A few months ago, Philipp Hancke from &yet posted Improved Screensharing UX on Talky which specifically addresses the UX for first-time users. The problem being addressed is threefold:

In Chrome, desktop capture for screen sharing is enabled via the desktopCapture Chrome extension API, so when first-time users try to start screen share, they must first install the extension, then re-start the screen share request;
The method used to signal from the app to the extension to request the media stream involves using a content script to post messages to the background script;
When a Chrome extension is installed, content scripts are not injected into already-open tabs, only tabs loaded after it was installed

Before I elaborate, I'll clarify that the extension messaging and screen capture is encapsulated in getScreenMedia and its example extension, so you don't have to deal with this whole process in your app directly.

The strategy used before was (assuming a new user):

Attempt the request for screen media.
Set a timeout to fire if the extension never responds to the request with a pending response.
In the timeout, kick off inline installation for the extension.
When (if) inline installation succeeds, save the "intent to share screen" in local storage, then reload the page (this allows Chrome to properly inject the content script for messaging the background script).
When the app loads, check for intent to share screen in local storage (with a TTL, to ensure it's not stale), and if the intent exists, kick off the request for screen media again. This time, the content script will properly message the extension background script.

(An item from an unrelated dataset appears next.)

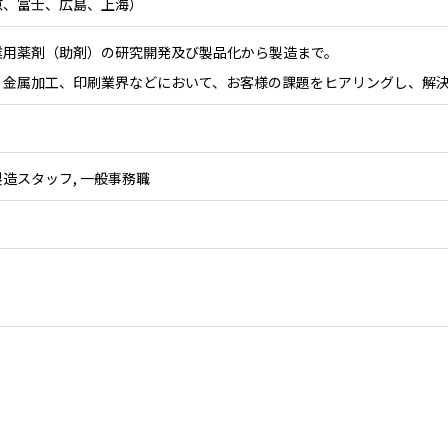
京、富士、広島、上海）
業用薬剤（助剤）の研究開発及び製品化から製造まで。
、金属加工、印刷業界などにおいて、お客様の課題をヒアリングし、解
製造スタッフ, 一般事務職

This is pretty good; it's not the worst we could do. We handle the refreshing and re-kick for screen media. The worst we could do is fail, requiring a manual reload and restart (or not offer inline installation at all).

The best thing we could do would be to avoid the reload altogether. Fortunately, there's a solution. Instead of creating a communication channel on chrome.runtime.connect, and messaging directly, we can use external messaging. Instead of posting a message to the window, which gets picked up by the content script and passed to the background script (and vice versa), we can use chrome.runtime.sendMessage(extensionId, options, callback) and, in the background script chrome.runtime.onMessageExternal. This works where the other solution doesn't, because background scripts are loaded immediately upon extension installation, whereas content scripts are injected on page load.

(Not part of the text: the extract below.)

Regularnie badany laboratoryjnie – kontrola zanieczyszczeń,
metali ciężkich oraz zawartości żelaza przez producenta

This simplifies the strategy to:

Kick off inline installation for the extension¹
When (if) inline installation succeeds, message the background script requesting screen media

Not only is this a much simpler method to code against, as an app developer, but it also dramatically improves the user experience.

This new strategy for screen media requests for first time user was cooked up by Fippo and myself while I was visiting &yet for a WebRTC deep dive with my team from PureCloud. It hasn't been finalized quite yet, but you can check out the PR. If you're looking to level-up your WebRTC game - get on the repos, or go see them in Richland, too!

¹We can use a sessionStorage trick to determine the existence of the extension, so we can know immediately if it's been installed or not. To do this, we include a content script that only sets the id of the extension in sessionStorage. In practice, getScreenMedia can try to fallback to the old messaging method, but then the timeout style check for extension exists. This way, we fall through new strategy -> old strategy -> extension not installed.